Türkiye’deki her Musevî Sabataycı değildir. 15 ve 16.yy İspanya’sından kaçan Seferadlar çoğunlukla Yahudidirler fakat Doğu Avrupa ve Sovyetler tarafından gelen ve Eşkenaz olarak isimlendirilenler ise genelde Yahudi olmayan Musevîlerdendirler. Ernest Renan’dan Wittmayer’e, Samuel Krauss’dan Firkoviç’e Subbotniklerin (Rusça Sabataistler) Hazar-Türk bakiyesi olduğu fikri paylaşılır.[7]
Sabataycılardan millî ülküye hizmet edenler de olmuştur, düşmanla işbirliği edenler de.. Tıpkı diğer Türkler gibi. Sayısal bir tasnif çok akıllıca olmasa da birkaç yüzbinlik bir kitleden söz etmekteyiz.

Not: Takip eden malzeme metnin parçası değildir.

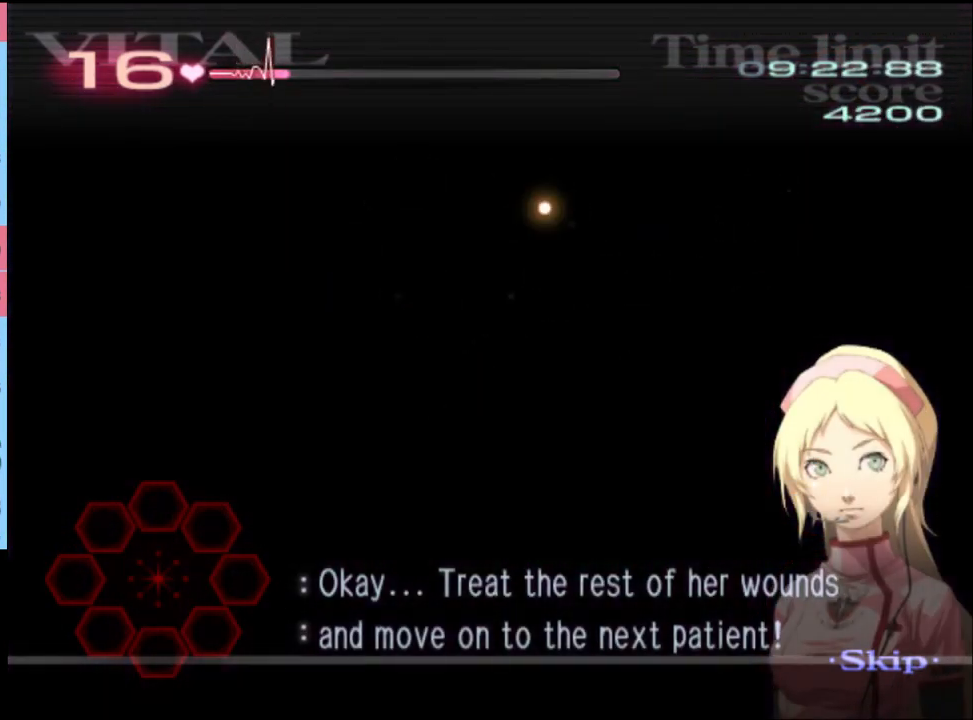
{"keys": ["d"], "mouse": [], "events": [[67, "d", "down"]]}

81 – Goralılar ve Boyaşlar : Kosova, Makedonya, Sırbistan, Karadağ ve Hırvatistan gibi ülkelerde yaşayan Dağ-lı / Gora-lı Türkler. Kafkasya’da da Karaçay’lara Tağ-lı, Cuhut’lara Dağ Musevîsi deniliyor. Boyaşlar / Bayaşlar ise Osmanlı bakiyesi olarak daha çok Romanya’da yaşarlar ve diğer isimleri ‘madenci’ anlamında Rudari’dir.
Sayıları ise Macaristan, Hırvatistan, Bulgaristan ve Amerika, Avustralya, Güney Afrika’ya göçenlerle birlikte tahminî olarak 50 bin civarındadır. Goralılar Müslüman, Boyaşlar Hıristiyandır.[8]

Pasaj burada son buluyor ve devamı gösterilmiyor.